▶ [Extract]:

::::

LT Project: Refactoring Field Formatting in GTK

I was going to move on to the details involving formatting review fields, but I realized I had to deal with another matter first: how the individual fields are formatted.

The call is:

void NoStreamFieldFormatter::format(const LtLibrary::ELibraryRecord inRec,

                                    const std::string &inValue) const

{

  if ((inRec == LtLibrary::ELibraryRecord::Sort_Character)

      || (inRec == LtLibrary::ELibraryRecord::Book_Id)

      || (inRec == LtLibrary::ELibraryRecord::Work_id)

      || ((inRec == LtLibrary::ELibraryRecord::ISBN) && inValue == "[]"s))

    return;

  gtk_text_buffer_get_end_iter(m_buffer, &m_iter);

  if ((inRec == LtLibrary::ELibraryRecord::Private_Comment)

      && (inValue.length() > 3) && (inValue.substr(0, 3) == "Box"s))

    {

      insertCategory("Archived in");

      insertPlainText(inValue + "\n");

    }

  else

    {

      insertCategory(IdToCategoryName(inRec));

      if (((inRec == LtLibrary::ELibraryRecord::Subjects)

           || (inRec == LtLibrary::ELibraryRecord::Dewey_Wording))

          && (inValue.length() > 120))

        {

  insertSmallText(inValue);

          insertPlainText("\n");

        }

      else if (inRec == LtLibrary::ELibraryRecord::Review)

        {

          formatReview(inValue);

        }

      else

        {

          insertPlainText(inValue + "\n");

        }

    }

}

This is essentially a somewhat messy disguised switch statement, and could be reformatted that way, with a bit of tweaking to handle the common logic which would need to be repeated.  There are eight different field types referenced.

General Discussion

Consider the following function;

void foo(const Bar& inVal)

{

    preprocess(inVal);

    process(inVal, m_data);

 }

Where the class Bar supports the method

EType getType() const;

(EType being an enum) and process might be a free function or a member function.

Now assume that a little later our requirements are expanded, and we need special processing, in this context only, for a given type 

We now have:

void foo(const Bar& inVal)

{

    preprocess(inVal)

::::

▶ [Extracted entries]:
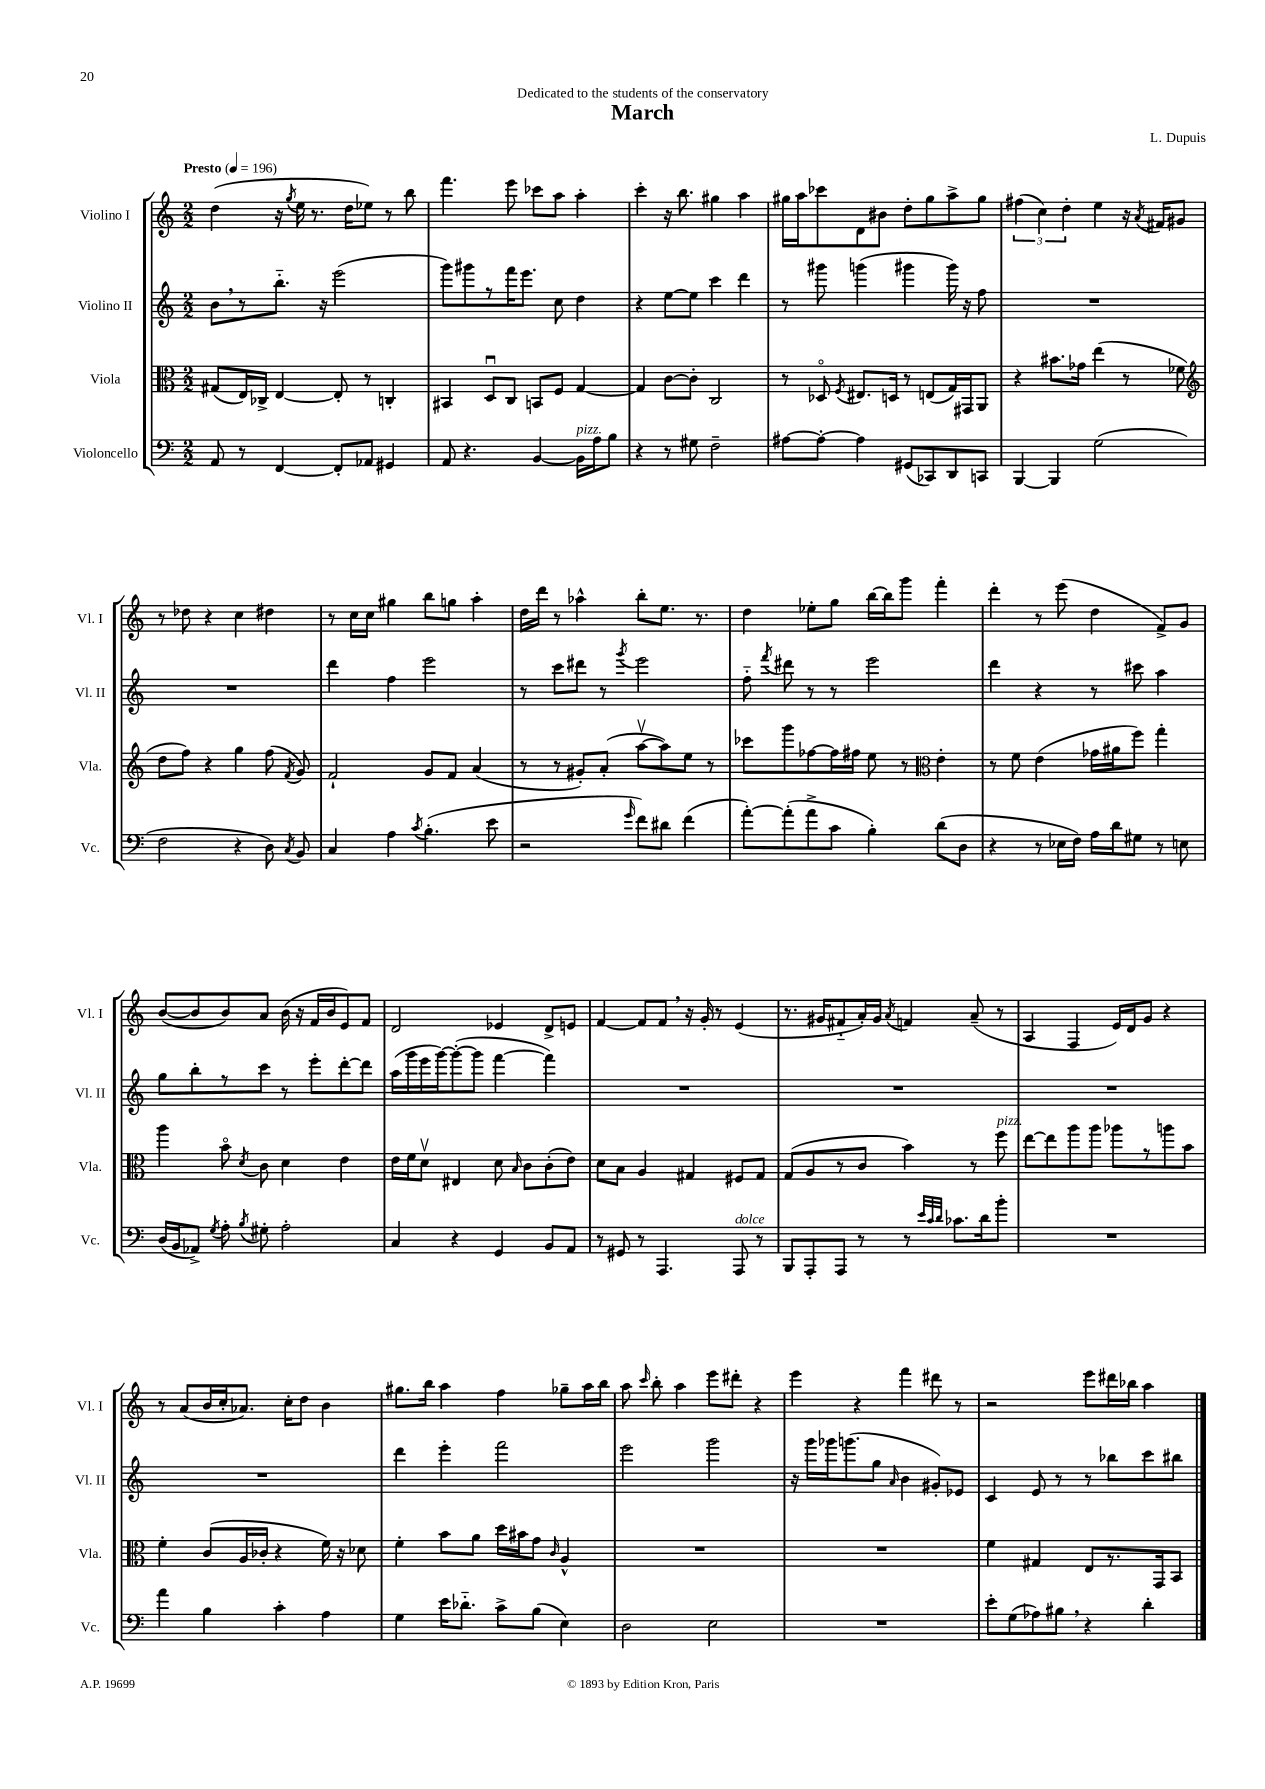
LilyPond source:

::::

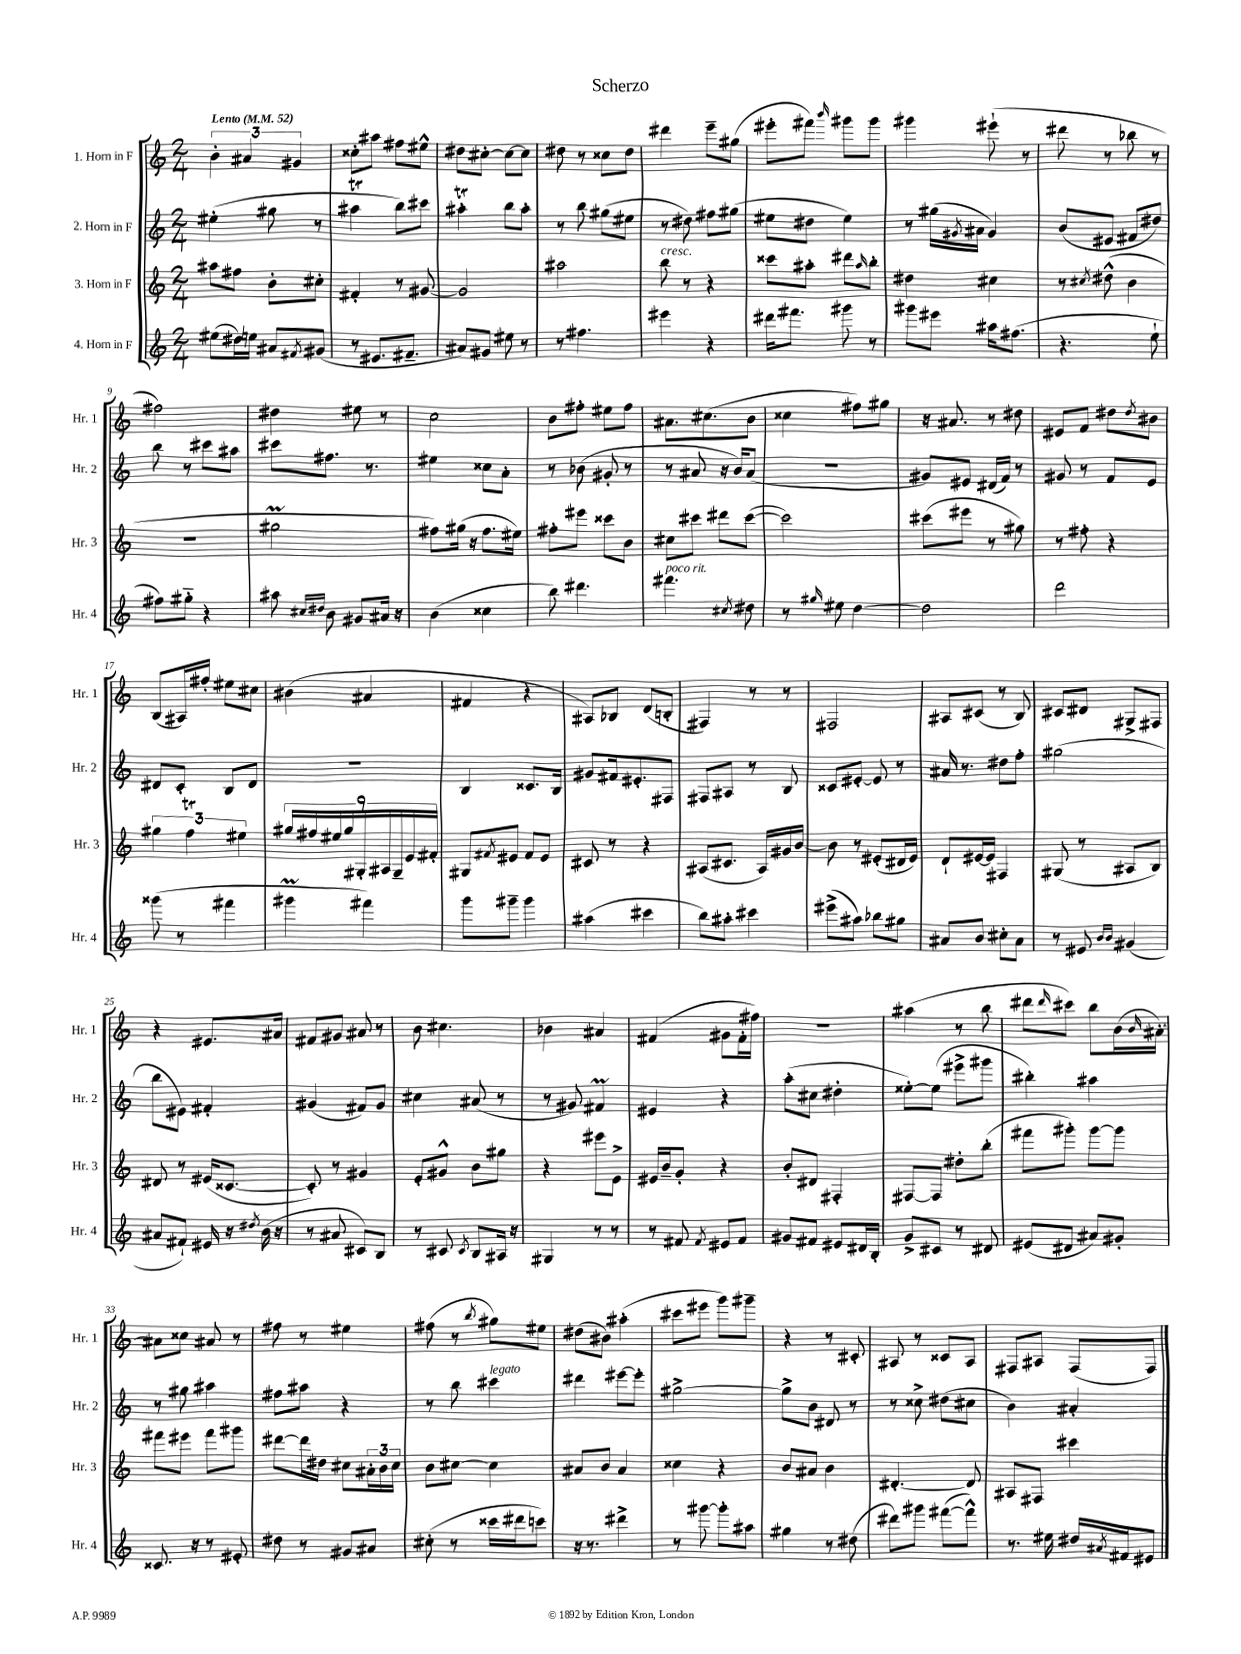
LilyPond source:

::::

▶ [Given problem 1]: Quote the passage of the GTK field-formatting post that runs between "I was going" and "(inRec == LtLibrary::ELibraryRecord::Book_Id)", inclusive.
▶ [Given problem 2]: Decide whether each statement agrees with the GTK field-formatting post, answering yes or no and quoting the words that settle it: (a) The post says the formatting call references eight different field types. (b) The post calls the formatting call a disguised switch statement. (c) The post says review-field formatting was dealt with before the formatting of individual fields.

▶ [Written answer 1]:
I was going to move on to the details involving formatting review fields, but I realized I had to deal with another matter first: how the individual fields are formatted.

The call is:

void NoStreamFieldFormatter::format(const LtLibrary::ELibraryRecord inRec,

                                    const std::string &inValue) const

{

  if ((inRec == LtLibrary::ELibraryRecord::Sort_Character)

      || (inRec == LtLibrary::ELibraryRecord::Book_Id)

▶ [Written answer 2]:
(a) Yes: "There are eight different field types referenced."
(b) Yes: "This is essentially a somewhat messy disguised switch statement"
(c) No: "I was going to move on to the details involving formatting review fields, but I realized I had to deal with another matter first: how the individual fields are formatted."